I think I might like best to be cremated. Partly it's because it's cheap. The average funeral now runs something like ten thousand dollars. I figure if someone's going to spend that much on my death, it better be for a kick-ass party. Why spend all that money on a silk pillow and a vacuum-sealed casket that I'm not going to appreciate anyway? Nah, cremate me, scatter my ashes in a few different places that people might want to visit, and throw a huge party. The other reason I'd like to be cremated, is that I don't want anyone digging me up. Having been trained in archaeology, and walked down rows and rows of bones stored up in boxes for study, I've decided I really don't want to be on someone's shelf or used in a demonstration three hundred years from now in a classroom. That's just me.
Of course, there's a new method of body disposal that the Swedes have come up with. Apparently cremating people with certain kinds of dental fillings causes mercury emissions (who knew?). So, what they do here, is dip you in liquid nitrogen, and then shake the body until it crumbles into dust. Then they just sift out anything non-organic, like fillings or other prosthetics, using a magnetic field. Kind of ingenious really. But I don't have any fillings, so I'm not that worried about it.

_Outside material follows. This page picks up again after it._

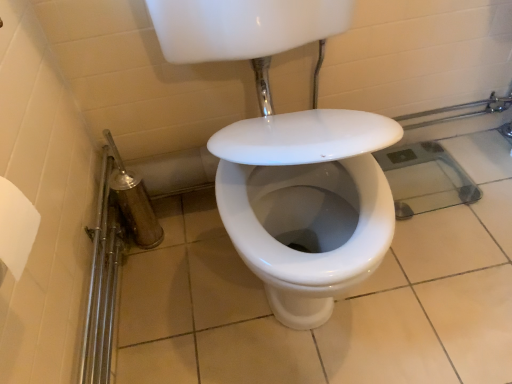
Find the location of a particular element. The height and width of the screenshot is (384, 512). vacant area that is in front of shiny metallic shower at lower left is located at coordinates (157, 279).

I suppose I've never been really comfortable at traditional funerals, especially viewings. I know sometimes you need to say goodbye, but I think I'd rather remember someone as they were alive, rather than drained, painted and waxed in a box. I'd never even been to an open casket funeral until we moved to the US. My boyfriend at the time asked me to go with him to the viewing of his grandmother. It was an odd affair. A lot of time was spent discussing how nice it was that she was laid out in her favourite wig, but one of his aunts was not happy with how it was styled. So she got out a comb and a little bottle of hair spray and fixed it. Someone else had taken issue with her lipstick. It was the wrong shade. So, they got out a tube of their own and fixed it, right there. Then they all started talking about how this lovely woman wanted to be buried wearing pants. But how would we know? The bottom half of the casket was closed. Well, there was only one way to fix that. They popped open the casket to make sure she was wearing her favourite pair of black pants. Thankfully she was. I'm not sure what they would have done if she'd been there in her bloomers.